The main headache that Daul has been dealing with for the last year of his chairmanship of the EPP is called Viktor Orban and his party Fidesz. The EPP’s response to the Hungarian government’s actions against foreign NGOs, the country’s judicial system and its many other transgressions was not only slow but also almost nonexistent. Daul failed to formulate a concrete approach to the problem presented by Viktor Orban who had been dismantling democratic institutions within his country and touting the exploits of the so-called “illiberal democracies”.

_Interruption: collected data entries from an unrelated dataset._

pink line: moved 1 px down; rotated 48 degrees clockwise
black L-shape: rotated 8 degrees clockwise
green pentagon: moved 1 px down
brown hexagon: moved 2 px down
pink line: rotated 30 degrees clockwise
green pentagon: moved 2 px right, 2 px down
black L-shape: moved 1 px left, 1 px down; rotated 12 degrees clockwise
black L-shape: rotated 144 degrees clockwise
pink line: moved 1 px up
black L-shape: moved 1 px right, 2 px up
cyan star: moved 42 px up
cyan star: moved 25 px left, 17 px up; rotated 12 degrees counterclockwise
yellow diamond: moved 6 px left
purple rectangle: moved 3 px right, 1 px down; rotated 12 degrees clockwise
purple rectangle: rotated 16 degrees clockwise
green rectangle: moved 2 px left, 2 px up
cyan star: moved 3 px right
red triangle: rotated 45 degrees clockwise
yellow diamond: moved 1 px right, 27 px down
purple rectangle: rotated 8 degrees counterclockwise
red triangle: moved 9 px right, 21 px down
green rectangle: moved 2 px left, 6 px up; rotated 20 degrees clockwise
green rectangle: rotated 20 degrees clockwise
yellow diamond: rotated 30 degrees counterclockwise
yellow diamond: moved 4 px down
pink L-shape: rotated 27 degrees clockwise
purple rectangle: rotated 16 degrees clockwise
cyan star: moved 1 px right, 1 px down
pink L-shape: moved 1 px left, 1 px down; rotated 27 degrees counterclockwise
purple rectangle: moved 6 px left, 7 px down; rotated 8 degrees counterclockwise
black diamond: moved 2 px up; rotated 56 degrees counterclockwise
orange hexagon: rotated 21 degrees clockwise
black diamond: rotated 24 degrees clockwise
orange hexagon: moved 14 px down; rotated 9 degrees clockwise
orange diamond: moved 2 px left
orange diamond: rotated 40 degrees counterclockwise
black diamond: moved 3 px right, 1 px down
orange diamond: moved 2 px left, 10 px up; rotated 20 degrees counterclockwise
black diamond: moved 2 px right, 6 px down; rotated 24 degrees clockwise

This failure led to a few mini civil wars within the EPP – the most notable of which were the vote in the European Parliament on starting an Article 7 procedure against Hungary for breaching EU values and the vote on whether the EPP should suspend Fidesz’s membership of the group. The failure of the party to reach a consensus on the issue allowed the socialists, the liberals and the greens to score some very easy points during the election campaign in 2019, undoubtedly depriving the EPP of some of its support.
Yet where Joseph Daul refused to take a hard line against the transgressions of Viktor Orban, his successor has vowed to do precisely the opposite. Donald Tusk who took over the chairmanship of the EPP on 20 November 2019 has made clear on many occasions his disdain for those who seek to dismantle their own countries’ democratic institutions.
Joseph Daul, the cattle and sugar beet farmer, the mayor of a small village and now the former chair of Europe’s largest political family will now slowly begin seeping into the pages of European political history. And while the past year might have been a bit more exciting than he would have liked, his achievements and successes speak for themselves.